Verlauf und Prognose
Die Frage, ob eine Heilung der Polyneuropathie möglich ist, lässt sich leider nicht eindeutig beantworten. Sie hängt unter anderem vom Zeitpunkt der Diagnose, der zugrundeliegenden Erkrankung und dem Ausmaß der bereits bestehenden Nervenschädigung ab.
Insofern die Erkrankung in einer leichten Form vorliegt, ist eine Alkoholische Polyneuropathie bis zu einem gewissen Grad heilbar.
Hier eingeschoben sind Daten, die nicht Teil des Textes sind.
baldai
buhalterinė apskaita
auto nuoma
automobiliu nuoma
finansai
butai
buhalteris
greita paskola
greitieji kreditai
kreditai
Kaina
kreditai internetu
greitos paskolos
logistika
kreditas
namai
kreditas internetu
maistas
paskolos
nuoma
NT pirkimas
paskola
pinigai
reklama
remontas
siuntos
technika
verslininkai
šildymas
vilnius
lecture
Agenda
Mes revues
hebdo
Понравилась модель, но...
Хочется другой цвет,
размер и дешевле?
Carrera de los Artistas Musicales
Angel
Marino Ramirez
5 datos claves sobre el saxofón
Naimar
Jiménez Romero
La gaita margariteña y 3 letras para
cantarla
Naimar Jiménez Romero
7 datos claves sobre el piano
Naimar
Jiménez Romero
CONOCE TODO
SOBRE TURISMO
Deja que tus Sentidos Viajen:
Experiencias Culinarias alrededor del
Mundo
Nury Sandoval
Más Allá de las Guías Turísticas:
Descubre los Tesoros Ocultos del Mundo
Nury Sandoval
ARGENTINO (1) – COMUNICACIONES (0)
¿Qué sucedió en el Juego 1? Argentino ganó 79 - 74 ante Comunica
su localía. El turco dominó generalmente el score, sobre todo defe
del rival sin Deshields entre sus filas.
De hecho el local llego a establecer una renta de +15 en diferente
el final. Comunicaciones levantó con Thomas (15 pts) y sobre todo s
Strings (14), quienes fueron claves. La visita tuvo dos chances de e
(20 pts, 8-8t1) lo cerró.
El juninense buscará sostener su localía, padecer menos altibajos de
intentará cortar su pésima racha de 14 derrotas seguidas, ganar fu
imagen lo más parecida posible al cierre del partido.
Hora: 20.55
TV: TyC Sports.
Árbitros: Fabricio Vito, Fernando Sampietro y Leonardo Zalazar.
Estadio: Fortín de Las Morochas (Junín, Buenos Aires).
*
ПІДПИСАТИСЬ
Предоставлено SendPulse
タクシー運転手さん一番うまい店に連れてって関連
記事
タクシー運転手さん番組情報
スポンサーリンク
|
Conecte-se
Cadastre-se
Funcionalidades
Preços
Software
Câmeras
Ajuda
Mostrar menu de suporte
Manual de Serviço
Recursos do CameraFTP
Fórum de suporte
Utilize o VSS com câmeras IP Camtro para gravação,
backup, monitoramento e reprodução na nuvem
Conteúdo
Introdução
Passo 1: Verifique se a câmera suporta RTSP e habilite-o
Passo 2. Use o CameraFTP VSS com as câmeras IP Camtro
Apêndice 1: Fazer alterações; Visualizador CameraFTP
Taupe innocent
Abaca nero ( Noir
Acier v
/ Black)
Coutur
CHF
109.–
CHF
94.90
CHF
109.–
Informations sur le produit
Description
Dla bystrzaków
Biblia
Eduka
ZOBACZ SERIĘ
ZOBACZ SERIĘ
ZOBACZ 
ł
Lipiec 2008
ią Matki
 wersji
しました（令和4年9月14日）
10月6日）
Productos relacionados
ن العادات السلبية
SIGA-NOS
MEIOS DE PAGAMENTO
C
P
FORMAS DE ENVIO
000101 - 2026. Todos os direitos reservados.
Sobald die Erkrankung in einer fortgeschrittenen Form vorliegt, können bereits bestehende Nervenschäden jedoch nicht mehr rückgängig gemacht werden. Um eine Alkoholische Polyneuropathie zu behandeln, ist in erster Linie der Verzicht auf Alkohol notwendig. Da die Erkrankung meist mit Nährstoffmängeln einhergeht, kann die Einnahme geeigneter Präparate die Heilung unterstützen.
Polyneuropathien beeinflussen für gewöhnlich die Lebenserwartung nicht direkt, jedoch kann die Lebensqualität durch Symptome wie Schmerzen, verminderte Mobilität und die damit verbundene erhöhte Sturzgefahr eingeschränkt sein. Die effektivsten Maßnahmen gegen Polyneuropathie sind regelmäßige Bewegung oder Physiotherapie, eine ausgewogene Ernährung und gegebenenfalls die Substitution von Vitaminen.